Garcia-Amaya did not share the current number of investors using the service, or their total amount of investable assets. But he said Zoe’s investors are bringing an aggregate of more than $1 billion in investable assets to the service each month, and the number of investors hiring an advisor through Zoe is still growing 10% to 15% month-over-month.
Even siphoning just a few basis points of advisors’ fees could add up, making for a lucrative business. For example, if an RIA paid the lead generator a 10-basis-point fee on a $1 million account, that would equate to $1,000 every year. Multiply that by a few new households each year and a couple thousand advisors and the math starts to look attractive.
Although, to maintain its level of service — including vetting independent RIAs which it proudly denies 95% of — Zoe raised an additional $1.2 million last year from previous investors to double its workforce to 25 employees.
Recently added employees include additional software developers working on new products. Investors can already be paired with and schedule phone calls with advisors within Zoe. Later this year, it plans to create a dashboard where investors can see all and manage the advisors they are considering hiring. It’s also building tools so that investors can share information with Zoe, which then passes it on to advisors before they meet a client, saving both parties time.

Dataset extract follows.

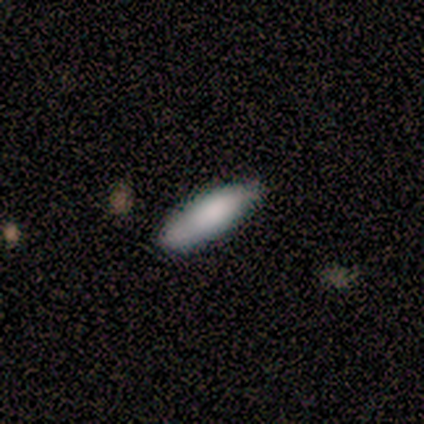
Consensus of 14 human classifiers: Smooth or featured? smooth (79%)
How rounded? cigar-shaped (55%)
Merging? none (86%)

Zoe has raised a total of $6 million from venture capital firm ThirdStream Partners and other high-powered investors. Christopher Jones, a principal with CMVJ Capital, and previously a co-head of Active Equities at BlackRock; and Robert Deutsch, the chairman of JPMorgan’s ETF board; and Marie Chandoha, Charles Schwab Investment Management’s Former President and CEO, are all investors.
Others include Stephanie DiMarco, the founder of software company Advent and the chair of the board of directors at SS&C Advent; and Matt Brinker, a managing partner at private investment firm Merchant who joined Zoe’s board earlier this month.
“The incredible traction that Zoe’s team and product have shown in the last 3 years is just the beginning. Zoe has set the foundation to be an industry defining leader in the decade to come,” Jones said in a statement.
Vaccinations have begun and the number of Covid-19 cases is falling in many countries but the pandemic is far from over. When life returns to a version similar to early last year, Garcia-Amaya believes investors and advisors will stick with digital solutions. The convenience and efficiency are undeniable and client roadshows to wealth management offices in search of an advisor won’t return, he says.
“I can’t wait to go to a restaurant,” Garcia-Amaya said. “But who wants to go to a branch?”